For months, Housing Commissioner Joe Mascia has been warning Mayor Byron Brown about mismanagement at the Buffalo Municipal Housing Authority — which exposes the agency to federal receivership by the Department of Housing and Urban Development.
“They are using federal monies for political purposes,” Commissioner Mascia alleges.
Mayor Brown appoints five of the agency’s seven commissioners, giving the Mayor firm control over the agency. He has appointed his finance director, Michael Seaman, to serve as the agency’s chairman.
“I’m sure that Seaman meets with the Mayor on a daily basis,” Mascia said. “But he refuses to respond to my emails and phone calls.”
Mascia is one of two resident elected commissioners to a board that the Mayor, in practice, directs. That makes the Mayor responsible for the scandalous corruption and managerial incompetence that is taking place at the agency, says Mascia.
“He is responsible, and when we fall into federal receivership — it’s going to be on him,” Mascia concludes.
Mascia has been advancing a tenant backed turnaround plan for the agency that ends the agency’s security contract with the Buffalo Police Department and replaces the current Mayoral appointments to the board with experts in accounting, law, development, property management, and urban planning.
He has also called for a new Executive Director and senior management team — including replacing the General Counsel and Assistant Executive Director.
The Executive Director, Dawn Garrett-Sanders is the goddaughter of Assemblywoman Crystal Peoples-Stokes. She was hired through a Board selection process led by Betty Calvos Torres, who was later appointed to a city judgeship. She lost a previous job with the city.
Assemblywoman Peoples-Stokes has been known to use the agency for her own patronage. She has several friends and relatives at the agency, including her husband.
Commissioner Mascia doesn’t have kind words for her deputy, either.
“Modesto Candelario [the Assistant Executive Director] has a creative financial plan: not pay any vendors. That makes the bottom line look good. With money in and no money out, it gives a false impression on the books that everything is ok,” explains Mascia. “You have to give him credit for being creative and devious at the same time.”

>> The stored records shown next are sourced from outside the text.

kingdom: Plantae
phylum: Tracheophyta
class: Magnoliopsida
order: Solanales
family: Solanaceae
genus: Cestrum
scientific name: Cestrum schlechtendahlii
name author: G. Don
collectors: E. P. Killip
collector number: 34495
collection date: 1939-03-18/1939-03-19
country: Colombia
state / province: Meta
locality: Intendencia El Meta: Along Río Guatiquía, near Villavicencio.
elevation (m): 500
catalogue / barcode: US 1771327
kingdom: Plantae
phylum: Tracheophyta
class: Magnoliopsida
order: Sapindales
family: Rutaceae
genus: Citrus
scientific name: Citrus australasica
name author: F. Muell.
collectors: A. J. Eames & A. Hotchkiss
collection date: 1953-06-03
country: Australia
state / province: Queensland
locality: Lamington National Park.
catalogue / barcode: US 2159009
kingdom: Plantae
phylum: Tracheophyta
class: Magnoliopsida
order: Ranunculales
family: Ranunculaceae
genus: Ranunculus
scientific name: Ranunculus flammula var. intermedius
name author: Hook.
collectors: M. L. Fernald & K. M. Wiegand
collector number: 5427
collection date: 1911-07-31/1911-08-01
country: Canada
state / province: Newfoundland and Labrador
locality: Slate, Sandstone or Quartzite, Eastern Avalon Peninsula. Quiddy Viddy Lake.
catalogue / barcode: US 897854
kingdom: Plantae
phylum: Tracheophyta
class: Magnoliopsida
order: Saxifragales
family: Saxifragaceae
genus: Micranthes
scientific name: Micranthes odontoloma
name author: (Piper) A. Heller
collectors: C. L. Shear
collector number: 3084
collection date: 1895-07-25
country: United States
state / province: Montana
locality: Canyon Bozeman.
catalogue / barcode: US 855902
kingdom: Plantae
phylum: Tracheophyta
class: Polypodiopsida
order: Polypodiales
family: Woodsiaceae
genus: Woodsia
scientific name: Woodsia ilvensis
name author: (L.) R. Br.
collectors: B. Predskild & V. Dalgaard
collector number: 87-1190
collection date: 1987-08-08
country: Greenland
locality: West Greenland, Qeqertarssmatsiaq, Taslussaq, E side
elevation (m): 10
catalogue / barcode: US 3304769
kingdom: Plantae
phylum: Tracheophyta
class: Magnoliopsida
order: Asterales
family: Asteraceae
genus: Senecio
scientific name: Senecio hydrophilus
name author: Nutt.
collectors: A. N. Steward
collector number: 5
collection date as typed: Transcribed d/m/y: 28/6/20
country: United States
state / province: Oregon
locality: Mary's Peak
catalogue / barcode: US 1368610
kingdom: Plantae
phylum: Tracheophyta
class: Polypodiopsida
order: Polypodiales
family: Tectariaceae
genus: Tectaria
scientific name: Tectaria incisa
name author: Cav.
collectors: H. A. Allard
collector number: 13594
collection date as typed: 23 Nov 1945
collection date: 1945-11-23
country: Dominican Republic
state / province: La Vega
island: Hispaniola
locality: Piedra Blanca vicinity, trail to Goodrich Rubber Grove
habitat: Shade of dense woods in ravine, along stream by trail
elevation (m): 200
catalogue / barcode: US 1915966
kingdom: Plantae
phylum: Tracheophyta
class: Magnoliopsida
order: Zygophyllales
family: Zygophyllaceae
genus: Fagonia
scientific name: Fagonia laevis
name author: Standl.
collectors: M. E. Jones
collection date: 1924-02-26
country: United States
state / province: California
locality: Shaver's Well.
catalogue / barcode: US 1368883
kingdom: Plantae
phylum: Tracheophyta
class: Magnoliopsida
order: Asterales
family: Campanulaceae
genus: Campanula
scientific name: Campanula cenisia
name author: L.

“We need someone with real property management experience,” Mascia says. “I would bring in someone from the private sector.”
Mascia supports a phased transition to a system of resident managed corporations that would independently manage each of the agency’s 31 properties.
Others support a state receivership of the agency in order to stabilize the system, which houses over 12,000 residents. Improvement needs have been estimated in the range of several hundred million dollars.
Some of the agency’s properties have fallen into a state of disrepair and could cost hundreds of millions to transform into mixed use neighborhoods.
Observers think the state would be more able to mobilize resources for necessary improvements. While Mascia does not support receivership, he acknowledges that it may be inevitable because of the pervasive managerial incompetence at the agency.
——-Original Message——-From:email@example.comDate: 3/27/2015 6:34:15 AMSubject: Fw: Stunning incompetence at Housing Authority has residents concernedStill need to meet with you. Things are starting to unravel. The executive staff can’t be saved. I have a plan that can save the Authority before receivership. Seaman has lost credibility. He should resign.Any time or any place. Needs to happen sooner than later. 289-9861Joe
“The Mayor needs to step up and listen. There is a problem. Not accepting it isn’t a solution and if there is no action there is no Housing Authority. The residents will suffer,” he says, explaining that he is the only person at the authority who is trying to steer the agency away from receivership.
“I still think that there may be criminal charges against some of the Executive staff,” Mascia says.
“You have a Board of appointed Commissioners that refuse to know what’s really going on and don’t ask questions. Their philosophy is if they don’t know they can’t be held responsible,” he explains. “Guess what, the Executive Director can get fired but the Board can go to jail!”
The Mayor communicates to the board entirely through Seaman, the Commissioner alleges.